Er kann beispielsweise Datum, Unterrichtszeit, behandelte Inhalte, Dozent und Teilnehmergruppe enthalten.
Der Unterrichtsnachweis ist vom Stundenplan zu unterscheiden.
Der Stundenplan zeigt, was geplant war.
Der Unterrichtsnachweis dokumentiert dagegen, was tatsächlich stattgefunden hat.
Diese Unterscheidung ist besonders wichtig, wenn Termine ausfallen oder Inhalte verschoben werden.

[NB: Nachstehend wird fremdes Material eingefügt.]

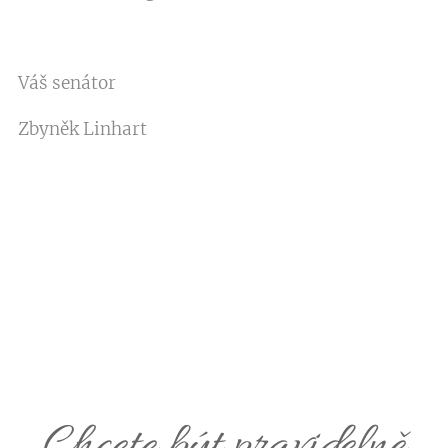
Váš senátor
Zbyněk Linhart
Chcete být pravidelně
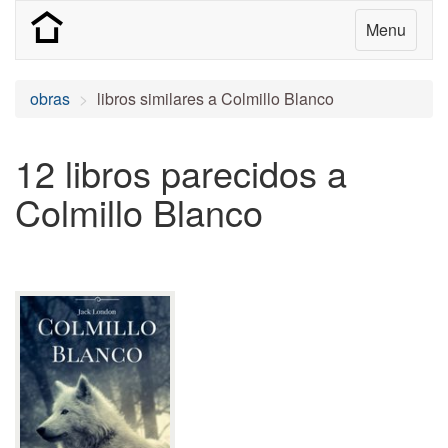
Menu
obras
libros similares a Colmillo Blanco
12 libros parecidos a
Colmillo Blanco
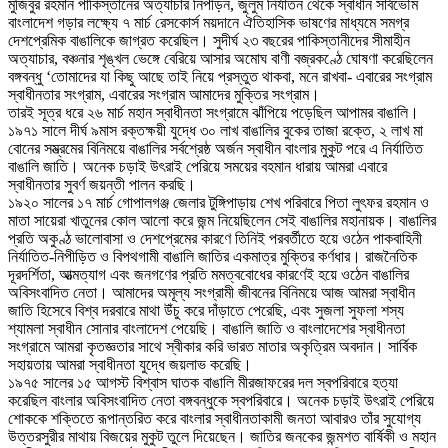
মুজিবুর রহমান পাকিস্তানের অত্যাচার নিপীড়ন, জুলুম নির্যাতন থেকে স্বাধীন সার্বভৌম
বাংলাদেশ গড়ার লক্ষ্যে ৭ মার্চ রেসকোর্স ময়দানে ঐতিহাসিক ভাষণের মাধ্যমে সমগ্র
দেশপ্রেমিক বাঙালিকে জাগ্রত করেছিল। সুদীর্ঘ ২৩ বছরের পাকিস্তানীদের সীমাহীন
অত্যাচার, বঞ্চনার শৃঙ্খল ভেঙ্গে বেরিয়ে আসার অমোঘ বাণী বজ্রকণ্ঠে ঘোষণা করেছিলেন
বঙ্গবন্ধু ‘তোমাদের যা কিছু আছে তাই নিয়ে প্রস্তুত থাকবা, মনে রাখবা- এবারের সংগ্রাম
স্বাধীনতার সংগ্রাম, এবারের সংগ্রাম আমাদের মুক্তির সংগ্রাম।
তারই সূত্র ধরে ২৬ মার্চ মহান স্বাধীনতা সংগ্রামে ঝাঁপিয়ে পড়েছিল আপামর বাঙালি।
১৯৭১ সালে দীর্ঘ ৯মাস রক্তক্ষয়ী যুদ্ধে ৩০ লাখ বাঙালির বুকের তাজা রক্তে, ২ লাখ মা
বোনের সম্ভ্রমের বিনিময়ে বাঙালির সর্বশ্রেষ্ঠ অর্জন স্বাধীন বাংলার মুকুট পরে এ নির্যাতিত
বাঙালি জাতি। অনেক চড়াই উৎরাই পেরিয়ে সময়ের বহমান ধারায় আমরা এবারে
স্বাধীনতার সুবর্ণ জয়ন্তী পালন করছি।
১৯২০ সালের ১৭ মার্চ গোপালগঞ্জ জেলার টুঙ্গিপাড়ায় শেখ পরিবারে পিতা লুৎফর রহমান ও
মাতা সায়েরা খাতুনের কোল আলো করে জন্ম নিয়েছিলেন সেই বাঙালির মহানায়ক। বাঙালির
প্রতি অকুণ্ঠ ভালোবাসা ও দেশপ্রেমের কারণে তিনিই পরবর্তীতে হয়ে ওঠেন পাকবাহিনী
নির্যাতিত-নিপীড়িত ও বিপথগামী বাঙালি জাতির একমাত্র মুক্তির কর্ণধার। রাজনৈতিক
দূরদর্শিতা, আত্মত্যাগ এবং জনগণের প্রতি মমত্ববোধের কারণেই হয়ে ওঠেন বাঙালির
অবিসংবাদিত নেতা। আমাদের অমূল্য সংগ্রামী জীবনের বিনিময়ে আজ আমরা স্বাধীন
জাতি হিসেবে বিশ্ব দরবারে মাথা উঁচু করে দাঁড়াতে পেরেছি, এবং সুজলা সুফলা শস্য
শ্যামলা স্বাধীন সোনার বাংলাদেশ পেয়েছি। বাঙালি জাতি ও বাংলাদেশের স্বাধীনতা
সংগ্রামে আমরা কৃতজ্ঞতার সাথে স্বীকার করি ভারত মাতার অকৃত্রিম অবদান। সার্বিক
সহায়তায় আমরা স্বাধীনতা যুদ্ধে জয়লাভ করেছি।
১৯৭৫ সালের ১৫ আগস্ট বিশ্বাস ঘাতক বাঙালি মীরজাফরের দল স্বপরিবারে হত্যা
করেছিল বাংলার অবিসংবাদিত নেতা বঙ্গবন্ধুকে স্বপরিবারে। অনেক চড়াই উৎরাই পেরিয়ে
শোককে শক্তিতে রূপান্তরিত করে বাংলার স্বাধীনতাকামী জনতা আবারও তাঁর সুযোগ্য
উত্তরসুরীর মাথায় বিজয়ের মুকুট তুলে দিয়েছেন। জাতির জনকের জন্মশত বার্ষিকী ও মহান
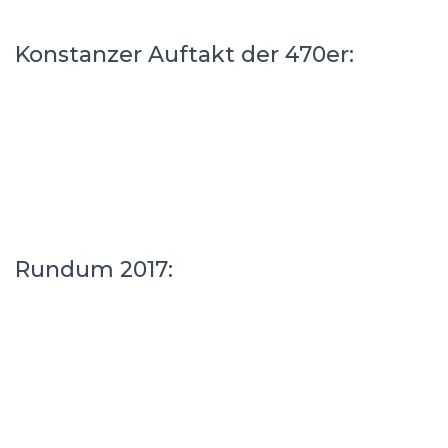
Konstanzer Auftakt der 470er:
Rundum 2017:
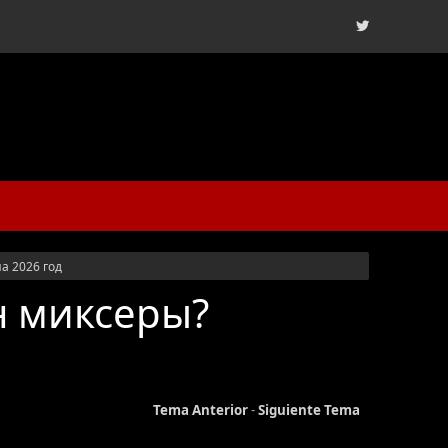
а 2026 год
н миксеры?
Tema Anterior
-
Siguiente Tema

Bei geförderten Arbeitsmarktdienstleistungen prüft die Bundesagentur für Arbeit unter anderem, ob die definierten Anforderungen, Mindeststandards und das zugrunde liegende Maßnahmekonzept tatsächlich umgesetzt werden.
Ein strukturierter Unterrichtsnachweis hilft dabei, diese Umsetzung nachvollziehbar zu dokumentieren.
Digitale Systeme können den geplanten Unterricht automatisch übernehmen.
Der Dozent bestätigt anschließend den tatsächlich behandelten Inhalt und gegebenenfalls Abweichungen.
Dadurch entsteht eine vollständige Unterrichtshistorie.
Bei einem Dozentenwechsel sieht die Ersatzperson sofort, welche Themen bereits behandelt wurden.
Unterrichtsnachweise unterstützen somit Zulassungskonformität, Qualitätsmanagement und eine konsistente Durchführung längerer Bildungsmaßnahmen.